Let’s give credit where it’s due: Johnson has been a far better fundraiser than many expected. He’s kept pace for the Congressional Leadership Fund and the NRCC, which will heavily rely on him in the coming months.
Now we’ll talk about style. Johnson is the subject of constant chatter in the House. Democrats and Republicans both wonder how long he’ll last atop the chamber. None of this chatter really matters, but it’s out there.
But here are two more observations about how Johnson operates.
1) Johson is the least accessible speaker to the media in recent memory. He doesn’t talk in the hallways. He rarely holds solo media availabilities, preferring to appear with his leadership colleagues. Johnson’s aides explain that he wants to get the lower-level leadership soldiers in the press. But few quote anyone but Johnson.
2) Johnson stood with the New York Republicans on the SALT deduction cap issue. With a 40-3 Ways and Means vote in his pocket and every right to bring the bill to the floor, Johnson listened to the Empire State lawmakers and promised them a vote on a standalone SALT fix, working hardline conservatives to stand with their politically vulnerable colleagues. The New Yorkers are likely to lose here, but supporting vulnerable Republicans even when they face certain defeat is an important move for a speaker.

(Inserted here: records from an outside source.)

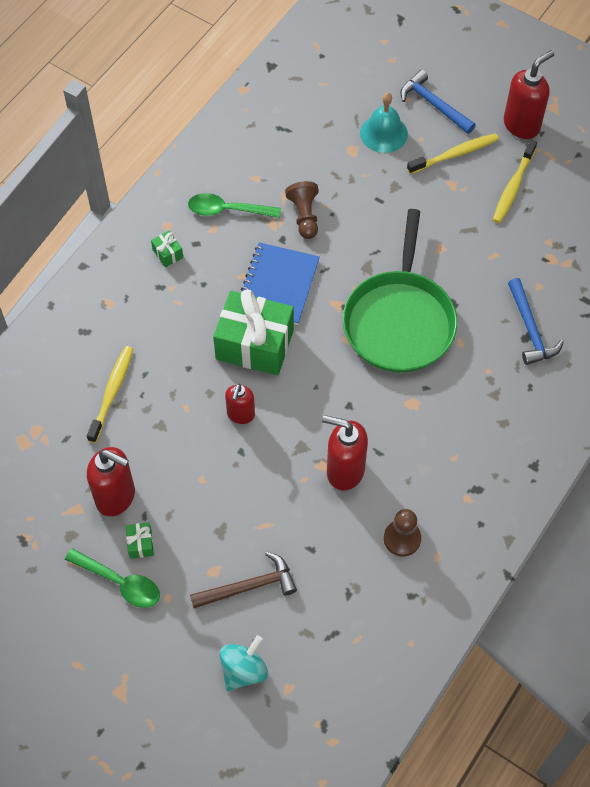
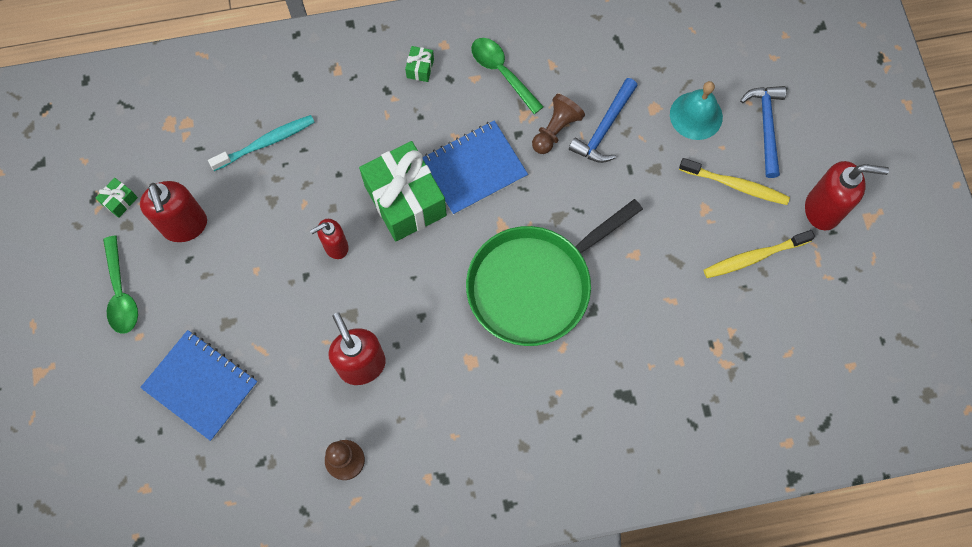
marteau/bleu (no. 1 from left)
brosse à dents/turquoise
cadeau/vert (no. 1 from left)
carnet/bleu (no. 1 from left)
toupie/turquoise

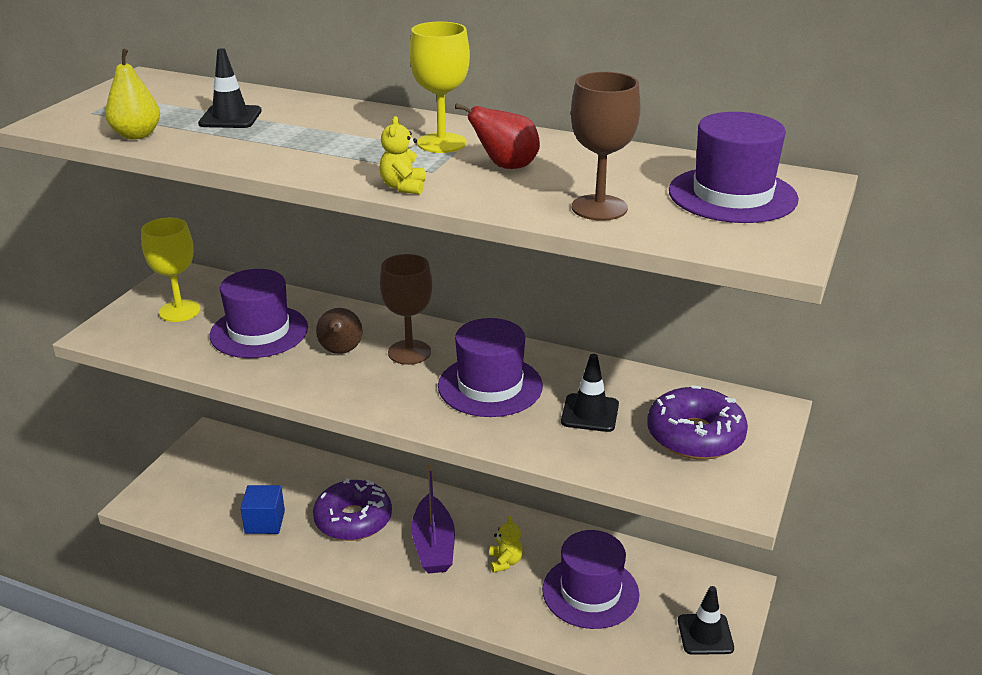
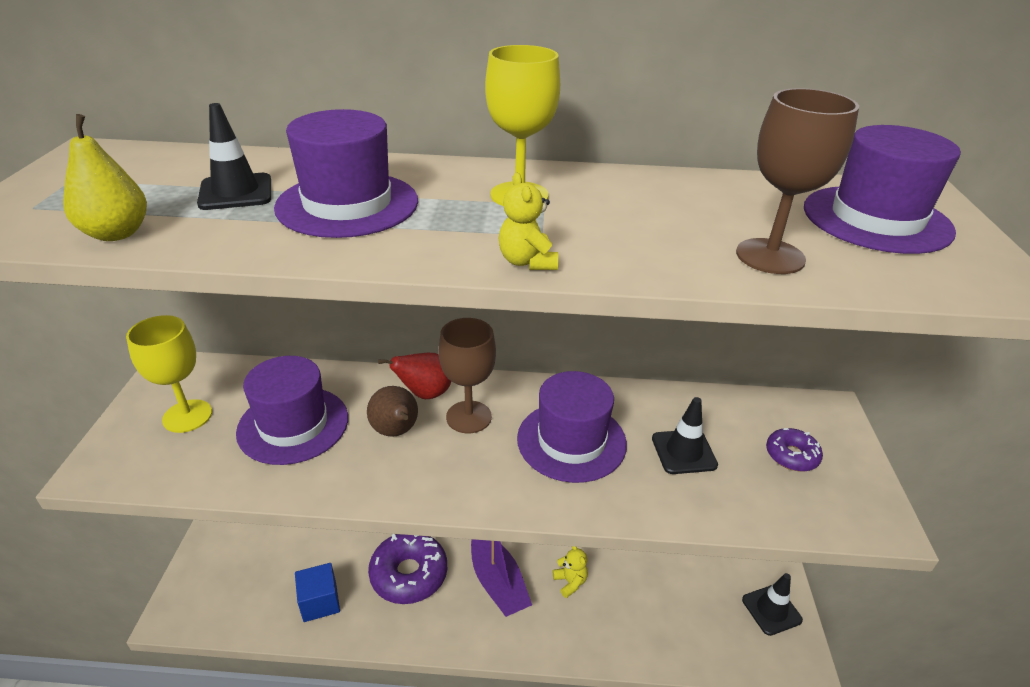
poire/rouge
beignet/violet (no. 2 from left)
chapeau/violet (no. 2 from left)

In many ways, Johnson has struggled with a broken institution. The House Rules Committee is inoperable because McCarthy stacked it with hardline conservatives to win the speakership back in January 2023. Johnson could fix that — but he hasn’t. Johnson has a historically slim majority, as well.
Johnson has told colleagues that part of his mandate is to bring down the temperature of the House. Has he done that yet? Probably not. Will he? With what he has stacked up in the next few weeks, we doubt it.
One other thing — Johnson won’t be able to hold on to the top GOP leadership post if Republicans lose the House. He can only stay on as speaker. House Majority Leader Steve Scalise, Majority Whip Tom Emmer and Judiciary Committee Chair Jim Jordan (R-Ohio) — all of whom tried and failed to become speaker — see themselves as minority leader in the next Congress if things go badly for Republicans in November.